Where does the word "sides" show up in the records? Copy every line that has it.

*Provided data*:
□ □ □

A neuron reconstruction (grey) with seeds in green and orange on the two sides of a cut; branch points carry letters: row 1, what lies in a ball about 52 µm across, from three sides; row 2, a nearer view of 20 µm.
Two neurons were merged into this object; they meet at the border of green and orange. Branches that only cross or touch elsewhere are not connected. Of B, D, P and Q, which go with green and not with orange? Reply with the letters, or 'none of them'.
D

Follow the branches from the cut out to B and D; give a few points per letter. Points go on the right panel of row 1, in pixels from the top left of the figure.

□ □ □

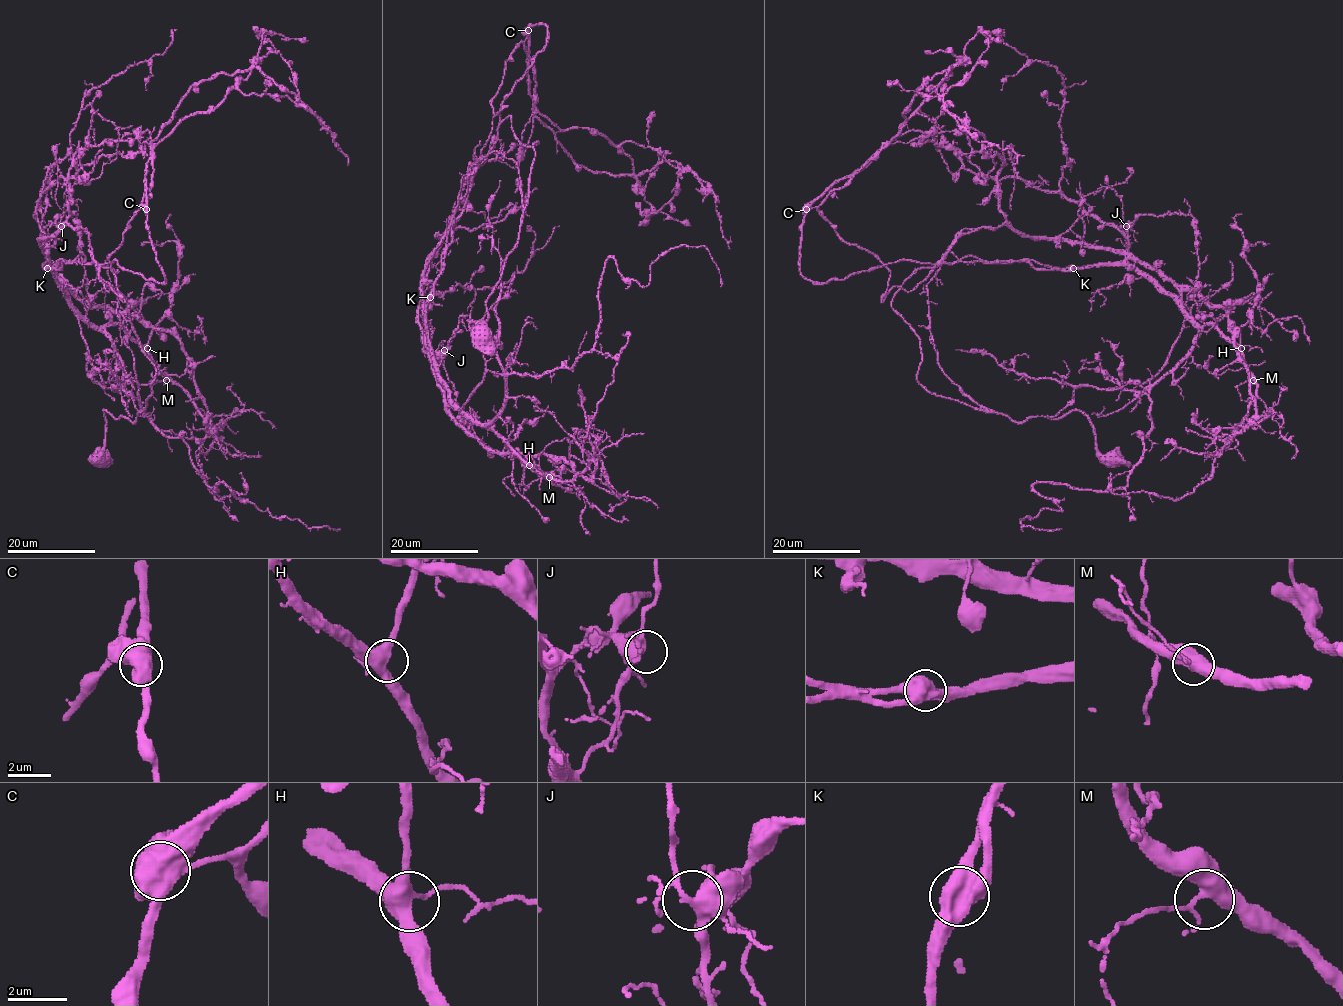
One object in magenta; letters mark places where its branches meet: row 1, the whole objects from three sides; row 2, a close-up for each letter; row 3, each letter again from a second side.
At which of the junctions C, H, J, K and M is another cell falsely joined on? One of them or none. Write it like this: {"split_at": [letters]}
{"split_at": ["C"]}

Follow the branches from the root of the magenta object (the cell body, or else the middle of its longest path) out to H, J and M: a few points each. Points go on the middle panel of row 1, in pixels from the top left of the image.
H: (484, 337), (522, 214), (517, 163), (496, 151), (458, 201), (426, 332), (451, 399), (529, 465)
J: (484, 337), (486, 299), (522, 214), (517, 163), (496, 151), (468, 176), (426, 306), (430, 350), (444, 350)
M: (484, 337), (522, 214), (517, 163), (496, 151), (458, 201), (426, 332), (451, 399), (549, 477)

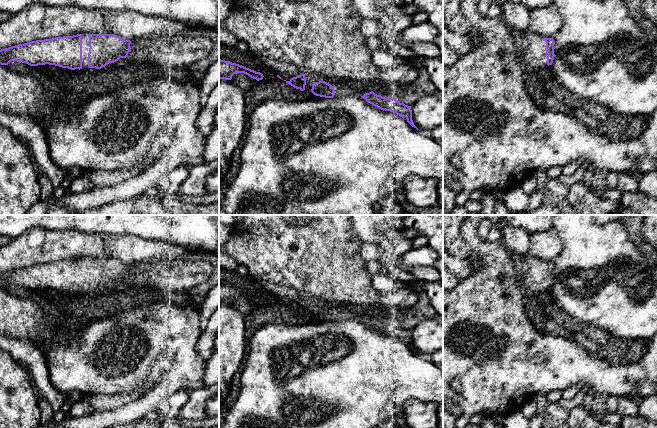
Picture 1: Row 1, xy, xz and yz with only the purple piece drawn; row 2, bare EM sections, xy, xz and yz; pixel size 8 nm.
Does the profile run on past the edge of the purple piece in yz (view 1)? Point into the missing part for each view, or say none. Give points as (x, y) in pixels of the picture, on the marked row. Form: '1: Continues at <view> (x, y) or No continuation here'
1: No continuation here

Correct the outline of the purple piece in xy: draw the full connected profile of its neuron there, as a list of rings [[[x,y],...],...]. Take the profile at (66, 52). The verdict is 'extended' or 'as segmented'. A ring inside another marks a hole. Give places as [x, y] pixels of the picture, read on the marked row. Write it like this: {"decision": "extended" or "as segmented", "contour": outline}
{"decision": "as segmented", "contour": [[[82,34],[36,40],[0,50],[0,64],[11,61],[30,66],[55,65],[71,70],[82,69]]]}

□ □ □

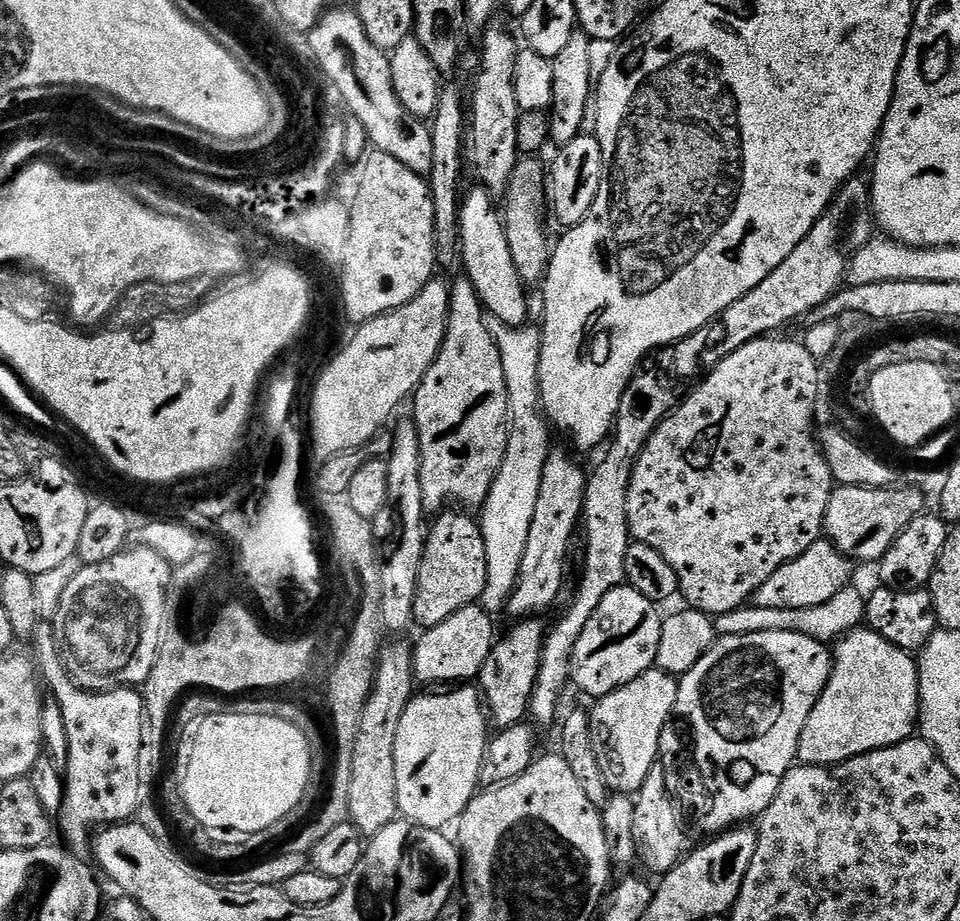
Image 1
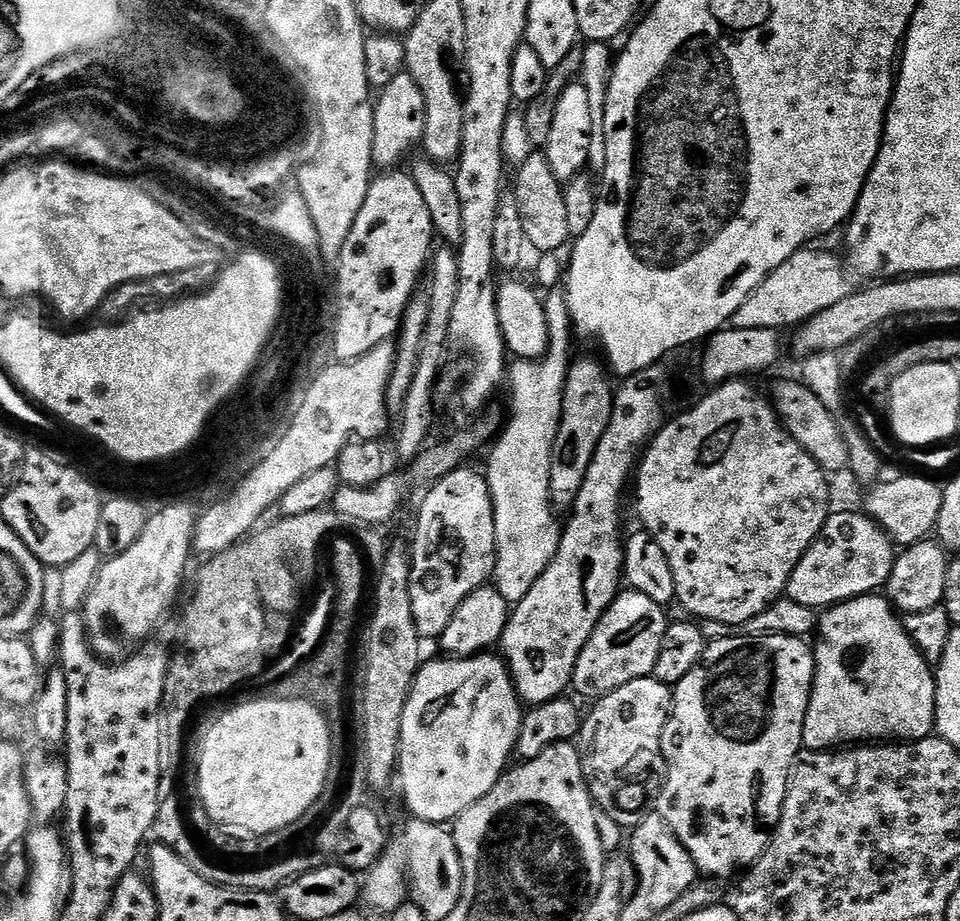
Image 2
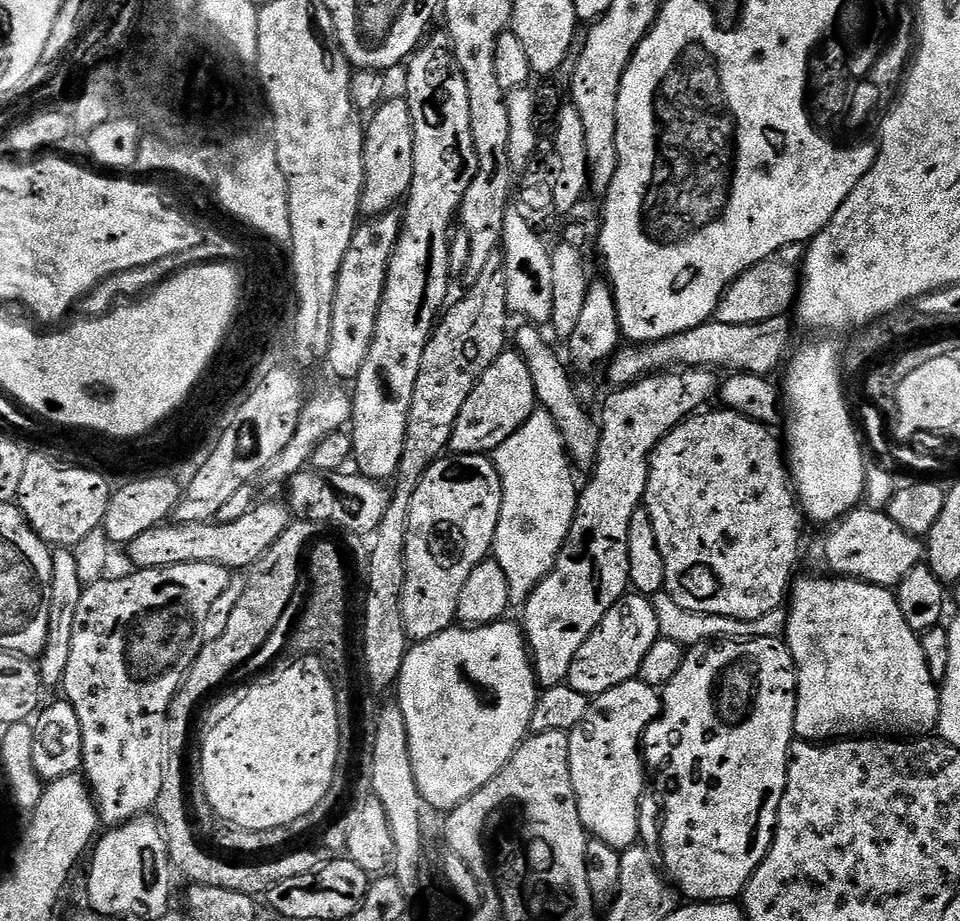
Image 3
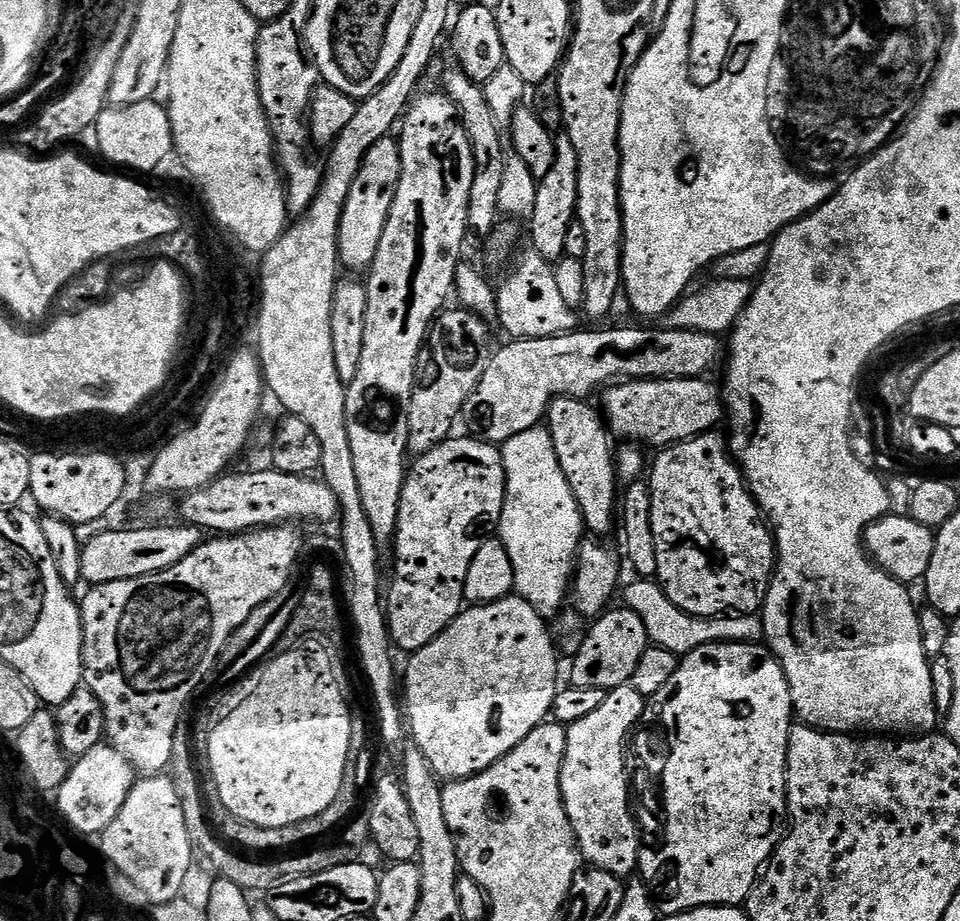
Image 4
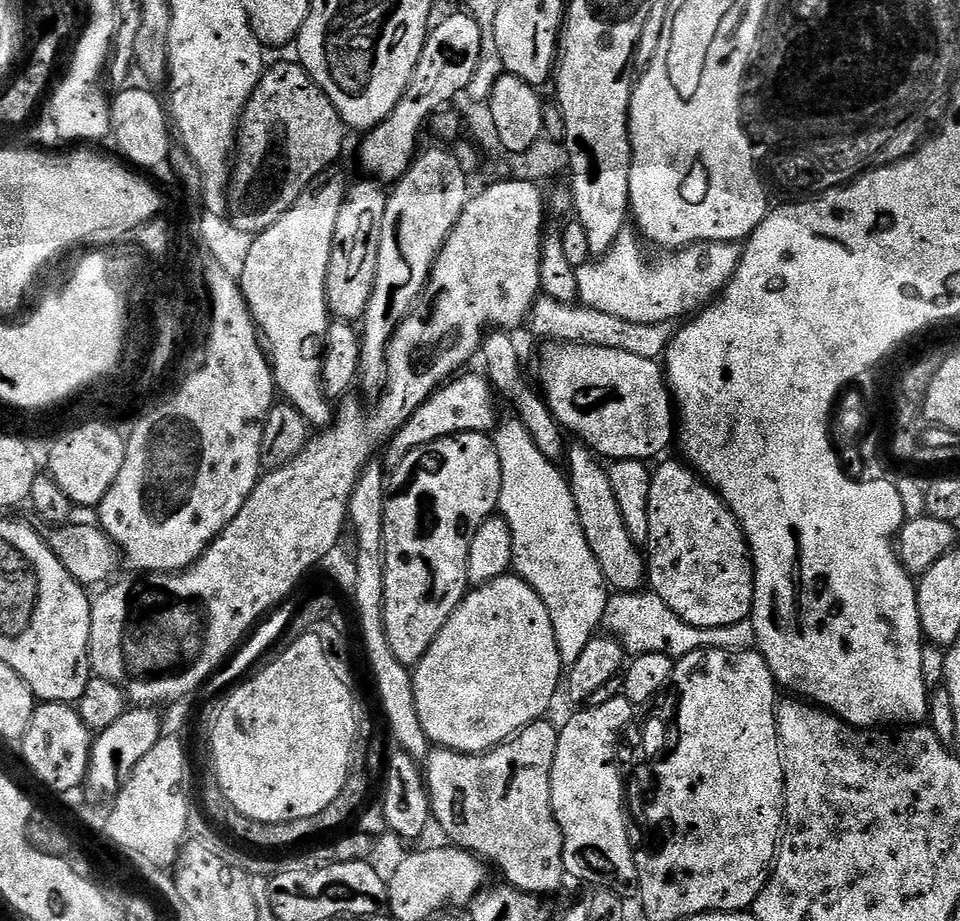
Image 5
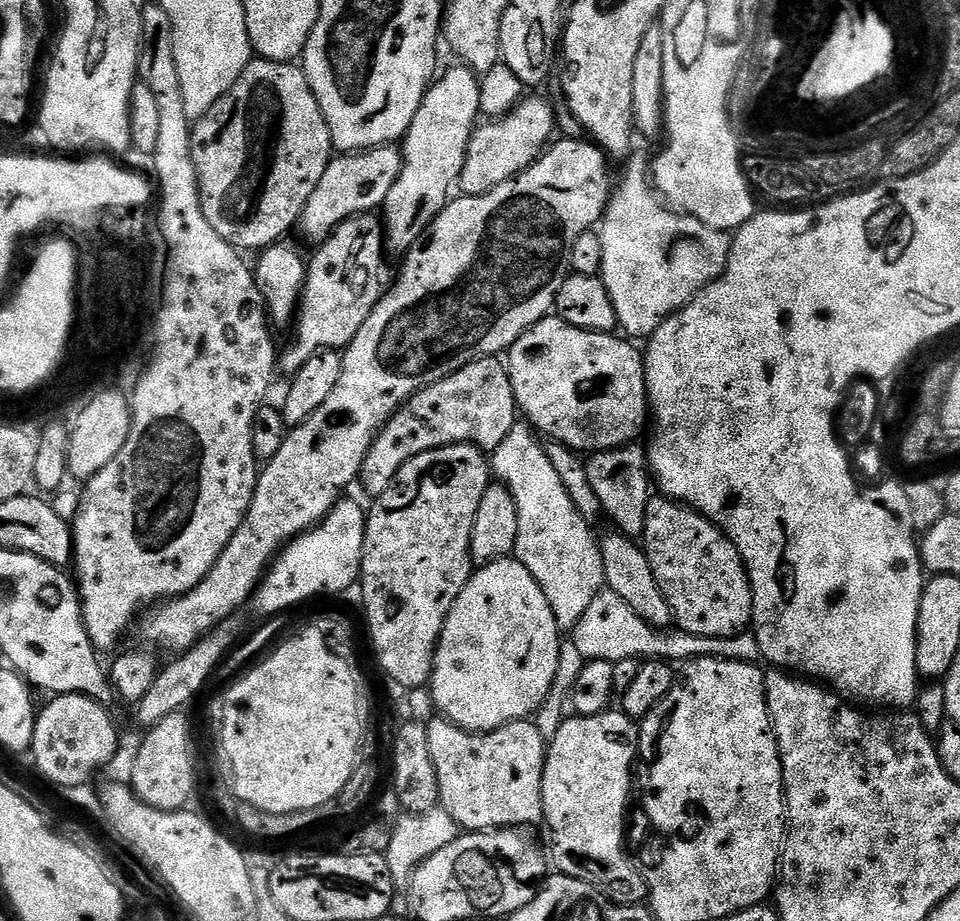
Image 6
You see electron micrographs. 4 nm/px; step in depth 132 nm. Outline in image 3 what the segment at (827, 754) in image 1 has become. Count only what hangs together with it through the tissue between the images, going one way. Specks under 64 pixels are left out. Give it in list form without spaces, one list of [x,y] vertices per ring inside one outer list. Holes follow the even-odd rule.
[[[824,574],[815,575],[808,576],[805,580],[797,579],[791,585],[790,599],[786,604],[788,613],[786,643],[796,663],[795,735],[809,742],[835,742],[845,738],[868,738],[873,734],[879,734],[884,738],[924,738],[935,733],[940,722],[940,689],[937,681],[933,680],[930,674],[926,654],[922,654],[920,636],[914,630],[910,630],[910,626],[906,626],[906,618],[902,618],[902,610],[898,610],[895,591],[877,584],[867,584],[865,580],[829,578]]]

□ □ □

*Exercise result*:
A neuron reconstruction (grey) with seeds in green and orange on the two sides of a cut; branch points carry letters: row 1, what lies in a ball about 52 µm across, from three sides; row 2, a nearer view of 20 µm.
One object in magenta; letters mark places where its branches meet: row 1, the whole objects from three sides; row 2, a close-up for each letter; row 3, each letter again from a second side.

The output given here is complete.